As a new Alien movie hits theaters, I wanted to highlight one of that franchise’s more interesting and historic influences for The Weekend Watch: Forbidden Planet. Among all the sci-fi films that writer Dan O’Bannon would take from in crafting his revolutionary space horror, Forbidden Planet was (alongside The Thing from Another World) one of the earliest. It’s a tale of a militarized crew, led by a young Leslie Nielsen, checking in on a former interplanetary expedition only to be warned away. That crew is subsequently picked off by an unknown killer after failing to heed that warning. Heavy, innovative stuff for 1956, even if it is riffing on The Tempest. As our Andy Crump wrote when we placed Forbidden Planet on our list of the best sci-fi movies ever made, it’s “high-quality, intelligent science fiction, featuring state-of-the-art special effects.” Those effects include (spoilers) an invisible beast, a sizable spaceship set, film’s first all-electronic score and the lumbering Robby the Robot—the latter of which would go on to be one of the most iconic representatives of early Hollywood sci-fi. Forbidden Planet is available to stream on The Criterion Channel, Hoopla and Tubi.
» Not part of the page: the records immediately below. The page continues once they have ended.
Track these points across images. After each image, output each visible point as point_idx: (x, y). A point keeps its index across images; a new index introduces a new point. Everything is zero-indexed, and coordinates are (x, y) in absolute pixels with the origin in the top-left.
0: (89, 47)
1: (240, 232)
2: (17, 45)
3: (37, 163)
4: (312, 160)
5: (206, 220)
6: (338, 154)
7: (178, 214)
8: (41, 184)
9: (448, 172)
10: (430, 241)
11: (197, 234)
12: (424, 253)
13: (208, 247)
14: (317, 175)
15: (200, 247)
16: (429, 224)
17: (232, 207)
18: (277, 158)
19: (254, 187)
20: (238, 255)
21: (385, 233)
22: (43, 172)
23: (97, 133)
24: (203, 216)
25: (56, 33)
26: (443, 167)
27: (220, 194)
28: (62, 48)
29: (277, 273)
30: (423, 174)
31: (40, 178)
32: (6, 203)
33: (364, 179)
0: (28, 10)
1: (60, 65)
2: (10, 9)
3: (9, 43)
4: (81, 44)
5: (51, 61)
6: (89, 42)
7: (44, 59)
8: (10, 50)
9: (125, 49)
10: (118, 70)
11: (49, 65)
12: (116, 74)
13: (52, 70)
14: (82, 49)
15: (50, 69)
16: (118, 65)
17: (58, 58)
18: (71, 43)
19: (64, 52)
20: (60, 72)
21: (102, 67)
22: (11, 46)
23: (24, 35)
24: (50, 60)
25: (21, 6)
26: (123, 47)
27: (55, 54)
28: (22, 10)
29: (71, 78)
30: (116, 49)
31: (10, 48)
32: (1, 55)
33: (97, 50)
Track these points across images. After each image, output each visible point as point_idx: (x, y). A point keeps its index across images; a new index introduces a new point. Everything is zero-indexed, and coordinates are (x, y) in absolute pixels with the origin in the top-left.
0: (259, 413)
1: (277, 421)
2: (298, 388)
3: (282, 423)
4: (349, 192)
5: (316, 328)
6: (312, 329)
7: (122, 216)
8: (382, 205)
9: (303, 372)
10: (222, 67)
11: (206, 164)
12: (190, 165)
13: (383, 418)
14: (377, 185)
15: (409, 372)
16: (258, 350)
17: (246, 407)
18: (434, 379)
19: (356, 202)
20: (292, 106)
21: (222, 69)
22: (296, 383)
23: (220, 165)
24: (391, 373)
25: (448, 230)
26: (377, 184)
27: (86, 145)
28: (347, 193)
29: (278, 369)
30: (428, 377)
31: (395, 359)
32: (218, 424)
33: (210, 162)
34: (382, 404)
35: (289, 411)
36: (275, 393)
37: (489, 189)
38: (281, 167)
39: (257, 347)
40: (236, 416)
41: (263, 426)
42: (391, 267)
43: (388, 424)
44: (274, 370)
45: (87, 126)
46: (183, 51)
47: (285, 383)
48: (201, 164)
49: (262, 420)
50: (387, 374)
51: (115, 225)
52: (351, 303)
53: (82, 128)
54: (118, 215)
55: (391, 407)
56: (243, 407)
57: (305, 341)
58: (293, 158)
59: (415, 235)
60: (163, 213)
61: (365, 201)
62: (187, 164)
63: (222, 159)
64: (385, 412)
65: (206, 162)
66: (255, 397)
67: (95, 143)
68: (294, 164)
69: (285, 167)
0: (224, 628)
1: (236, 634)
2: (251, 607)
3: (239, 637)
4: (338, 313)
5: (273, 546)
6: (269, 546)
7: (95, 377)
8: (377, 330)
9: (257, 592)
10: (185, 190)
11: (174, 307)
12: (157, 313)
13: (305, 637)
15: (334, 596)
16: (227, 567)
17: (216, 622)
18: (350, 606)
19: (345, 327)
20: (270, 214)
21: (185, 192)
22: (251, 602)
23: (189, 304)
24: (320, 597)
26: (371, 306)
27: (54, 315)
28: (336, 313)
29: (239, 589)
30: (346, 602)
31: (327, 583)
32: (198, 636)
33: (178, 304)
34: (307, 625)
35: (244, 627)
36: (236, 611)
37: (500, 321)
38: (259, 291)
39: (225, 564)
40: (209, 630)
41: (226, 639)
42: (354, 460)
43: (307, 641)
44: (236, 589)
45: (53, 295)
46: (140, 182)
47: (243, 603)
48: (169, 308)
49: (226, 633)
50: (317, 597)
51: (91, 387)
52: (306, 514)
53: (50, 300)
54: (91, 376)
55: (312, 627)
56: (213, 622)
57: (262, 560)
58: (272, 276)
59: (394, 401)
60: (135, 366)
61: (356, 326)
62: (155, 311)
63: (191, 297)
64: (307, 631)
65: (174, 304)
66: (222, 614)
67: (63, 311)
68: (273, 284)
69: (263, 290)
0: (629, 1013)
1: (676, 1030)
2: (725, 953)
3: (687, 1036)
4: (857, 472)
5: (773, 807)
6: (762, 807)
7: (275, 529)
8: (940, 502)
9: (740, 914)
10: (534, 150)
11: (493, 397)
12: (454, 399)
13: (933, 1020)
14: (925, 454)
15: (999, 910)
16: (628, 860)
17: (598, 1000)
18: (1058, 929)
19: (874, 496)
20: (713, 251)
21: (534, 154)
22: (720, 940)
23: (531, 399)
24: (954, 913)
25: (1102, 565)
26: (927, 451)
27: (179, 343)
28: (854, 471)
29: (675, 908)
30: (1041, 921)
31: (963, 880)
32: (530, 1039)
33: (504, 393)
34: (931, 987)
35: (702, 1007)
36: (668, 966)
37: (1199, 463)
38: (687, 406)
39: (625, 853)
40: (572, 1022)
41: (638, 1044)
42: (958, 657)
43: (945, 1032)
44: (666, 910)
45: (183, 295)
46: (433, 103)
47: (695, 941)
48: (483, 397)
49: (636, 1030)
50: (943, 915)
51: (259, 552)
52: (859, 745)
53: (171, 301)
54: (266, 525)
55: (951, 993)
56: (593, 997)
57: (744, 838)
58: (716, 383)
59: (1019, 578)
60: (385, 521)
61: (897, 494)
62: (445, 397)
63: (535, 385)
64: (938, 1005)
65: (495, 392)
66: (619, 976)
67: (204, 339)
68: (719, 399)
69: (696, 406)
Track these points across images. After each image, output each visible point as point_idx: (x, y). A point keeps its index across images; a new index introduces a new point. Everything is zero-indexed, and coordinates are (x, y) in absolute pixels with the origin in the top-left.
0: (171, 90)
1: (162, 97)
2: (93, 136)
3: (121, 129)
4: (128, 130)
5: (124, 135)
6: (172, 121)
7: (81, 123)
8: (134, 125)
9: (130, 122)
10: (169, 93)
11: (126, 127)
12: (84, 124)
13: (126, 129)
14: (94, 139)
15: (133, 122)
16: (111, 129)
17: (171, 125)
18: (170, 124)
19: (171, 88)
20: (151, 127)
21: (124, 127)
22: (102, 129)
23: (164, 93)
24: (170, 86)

Though they’re perhaps not the most impressive elements of Forbidden Planet, its mysterious unseen monster and the narrative’s structure around the deaths it causes are the main touchstones Alien preserved. As Commander John J. Adams (Leslie Nielsen) and his team start getting to know Dr. Edward Morbius (Walter Pidgeon), the sole survivor of the original mission to Altair IV, and his daughter (Anne Francis), folks start dropping like so many uniformed flies.
To get deeper into spoiler territory, the gorilla-like monster who’s murdering the crew members is a manifestation of Morbius’ id, come to life thanks to alien technology that has increased his intellect to such levels that he can physically manifest his own thoughts. It’s totally nuts, a sci-fi appropriation of Hollywood’s infatuation with psychoanalysis. In Irving Block and Allen Adler’s original story, the invisible ape-beast was just an alien, plain and simple. Screenwriter Cyril Hume gave it a Fruedian coat of paint—one that may have persisted in the xenomorph’s primal drives (and the computer named Mother).